Anlattıklarını ağzım açık olduğumu bil Hoshi-chan!
Shinazugawa-san ile aranda geçenler aşk mı yoksa tutku mu bilmiyorum ama emin olduğum tek şey, onun için çok değerli olduğun! Hem Uzui-san'nın Üstay Altı ile olan karşılaşmasından sonra senden ilk defa haber almamla beni çok sevindirdin! Iguro-san Uzui-san'nın tek elini ve gözünü kaybettiği için emekliliğe ayrılacağından bahsetti. Ben Uzui-san'a tebrik ve geçmiş olsun mektubu yolladım. Sende yollamalısın.
Ve Muichiro-kun konusuna gelince... İki aydan kısa bir sürede Hashira oldu, bence çok havalı! Ama Shinobu-chan ile bir sohbetimizde onun neden bu kadar unutkan olduğunu sorduğumda travma kaynaklı bir hiper unutkanlıktan bahsetmişti. O yüzden ona mektup yazmalı mısın emin değilim... Ama eğer kan bağınız varsa ki buna çok sevinirim, eminim seni hatırlamasa bile hissedecektir!
Kılıcım aşırı yıprandığı için Kılıç Ustası Köyü'ne gideceğim. Eğer bir görevin yoksa gelebilirsin! Birlikte biraz da olsa zaman geçirebiliriz, sohbetini çok özledim!
Aşk Hashirası, Kanroji Mitsuri
*
*
*"Michikatsu-sama, gözlerinizi açabilirsiniz."

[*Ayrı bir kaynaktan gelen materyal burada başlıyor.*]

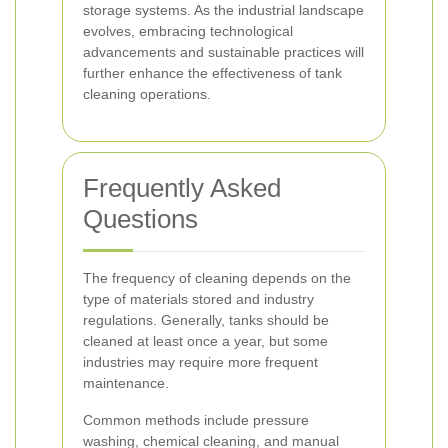
storage systems. As the industrial landscape
evolves, embracing technological
advancements and sustainable practices will
further enhance the effectiveness of tank
cleaning operations.
Frequently Asked
Questions
The frequency of cleaning depends on the
type of materials stored and industry
regulations. Generally, tanks should be
cleaned at least once a year, but some
industries may require more frequent
maintenance.
Common methods include pressure
washing, chemical cleaning, and manual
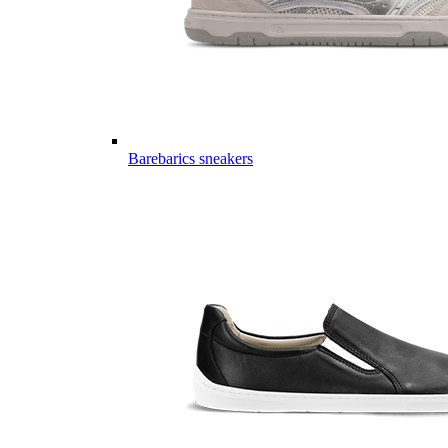
Barebarics sneakers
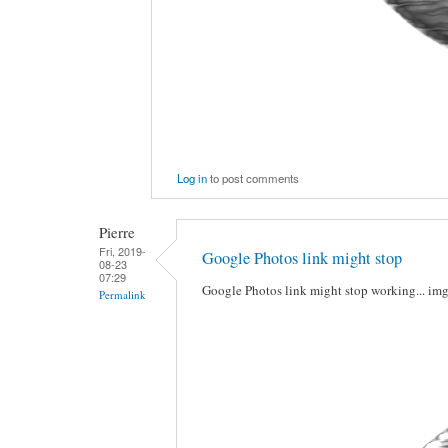
Log in
to post comments
Pierre
Fri, 2019-
Google Photos link might stop
08-23
07:29
Google Photos link might stop working... im
Permalink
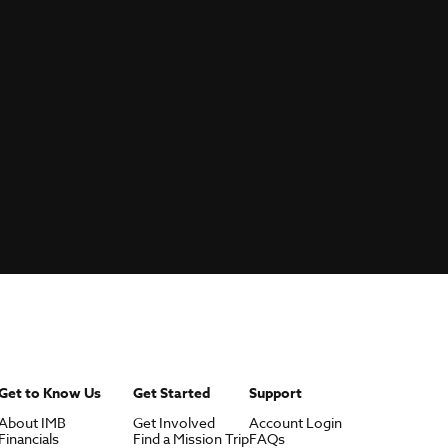
Get to Know Us
Get Started
Support
About IMB
Get Involved
Account Login
Financials
Find a Mission Trip
FAQs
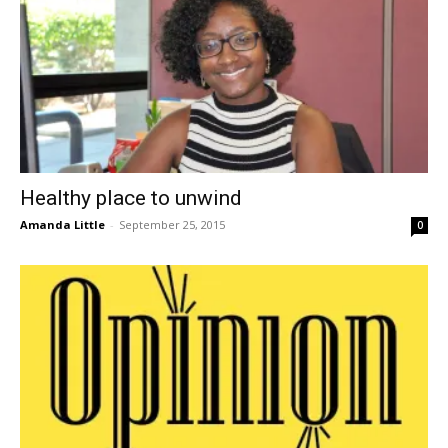
Healthy place to unwind
Amanda Little
-
September 25, 2015
0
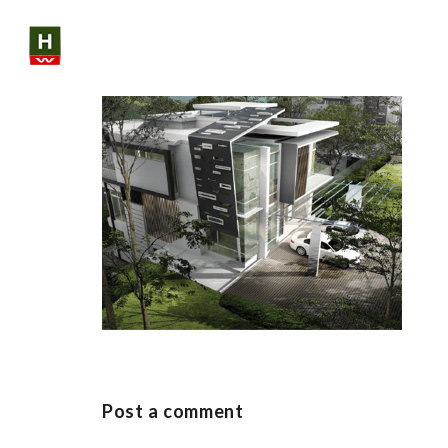
Skip
to
content
SHARE:
Post a comment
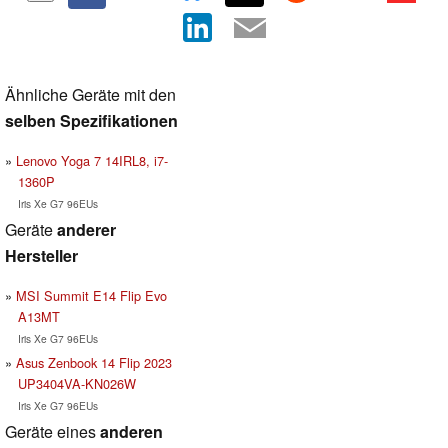
Ähnliche Geräte mit den
selben Spezifikationen
Lenovo Yoga 7 14IRL8, i7-
1360P
Iris Xe G7 96EUs
Geräte
anderer
Hersteller
MSI Summit E14 Flip Evo
A13MT
Iris Xe G7 96EUs
Asus Zenbook 14 Flip 2023
UP3404VA-KN026W
Iris Xe G7 96EUs
Geräte eines
anderen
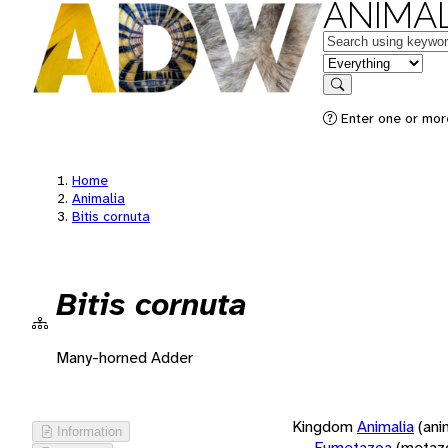
ANIMAL
Keywords
in feature
Search
Enter one or more
Home
Animalia
Bitis cornuta
Bitis cornuta
Many-horned Adder
Kingdom
Animalia
(ani
Information
Eumetazoa
(metaz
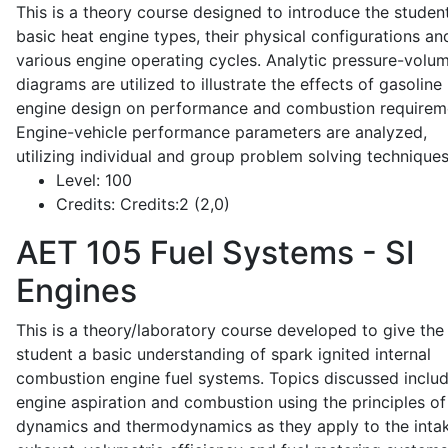
This is a theory course designed to introduce the studen
basic heat engine types, their physical configurations an
various engine operating cycles. Analytic pressure-volu
diagrams are utilized to illustrate the effects of gasoline
engine design on performance and combustion requirem
Engine-vehicle performance parameters are analyzed,
utilizing individual and group problem solving techniques
Level:
100
Credits:
Credits:2 (2,0)
AET 105
Fuel Systems - SI
Engines
This is a theory/laboratory course developed to give the
student a basic understanding of spark ignited internal
combustion engine fuel systems. Topics discussed inclu
engine aspiration and combustion using the principles of 
dynamics and thermodynamics as they apply to the intak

Gözlerimdeki sargıyı açarken kulak ve burun tıkaçlarını da çıkardım. Tahta evlerden ve girişten oluşan köy girişine bakarken beni getiren kakushiye gülümsedim. Benden çekindiği belliydi.
"Teşekkür ederim. Tüm emekleriniz için."
Başını salladı ve bana cevap verdi, "Vazifem efendim. Umarım rahat bir yolculuk geçirmişsinizdir."
Başımı onun gibi hareket ettirdim. Küçük bir sohbet sonrası ona bıraktığım bahşiş ile vedalaştık. Köy girişinde adımlarımı ileriye attığımda tüm maskeli kılıç ustaları bana garip gözle baksa da giydiğim üniforma onları bir nebze de olsa sakinleştiriyordu sanırsam. Çok geçmeden kısa boylu bir kılıç ustası bana doğru ilerlemeye başladığında dilimi ısırdım.
Köy yönetici gerçekten bu adam mıydı?
Dış görünüşünü yargılamamalıyım.
"Köyümüze gelmeniz bizi onurlandırdı Ay Hashirası."
İnce sesi ile konuştuğunda aklımda kalan isim ile ona seslendim. "Ben onur duydum Techin-sama"
Sıska boyuna rağmen çevresinde dolaşan insanlara baktığınızda onun saygı duyulması gereken bir adam olduğu her halden anlaşılıyordu. Ufak bir sohbetin ardından köyün rahatlatıcı banyolarının olduğu kaynaklarından bahsetti.
"Uzun yoldan geldiniz, biraz dinlenin," dediğinde gülümsedim. "Çevredeki insanları korkutmak istemem-"
"Ah, hadi ama! Kim sizin gibi tatlı bir kızdan korkar ki? Gidin ve biraz rahatlayın. Bir teşekkür olarak düşünün lütfen."
Mahçubiyetle onu kabul etmekten başka bir seçeneğim olmadığı için beni yönlendirdiği dağa ilerledim. Dağa çıktığımda örgülü saçlarını bozmamış ve sıcak suda rahatlayan arkadaşıma gülümsedim.
"Merhaba."
Hemen arkasını döndü, beni gördüğüne o kadar şaşırmış görünüyordu ki. Sudan o haliyle çıktı ve çıplak bedenine aldırmadan bana sarıldı. "Ah! Hoshi-chan! Seni gördüğüme o kadar çok sevindim ki!"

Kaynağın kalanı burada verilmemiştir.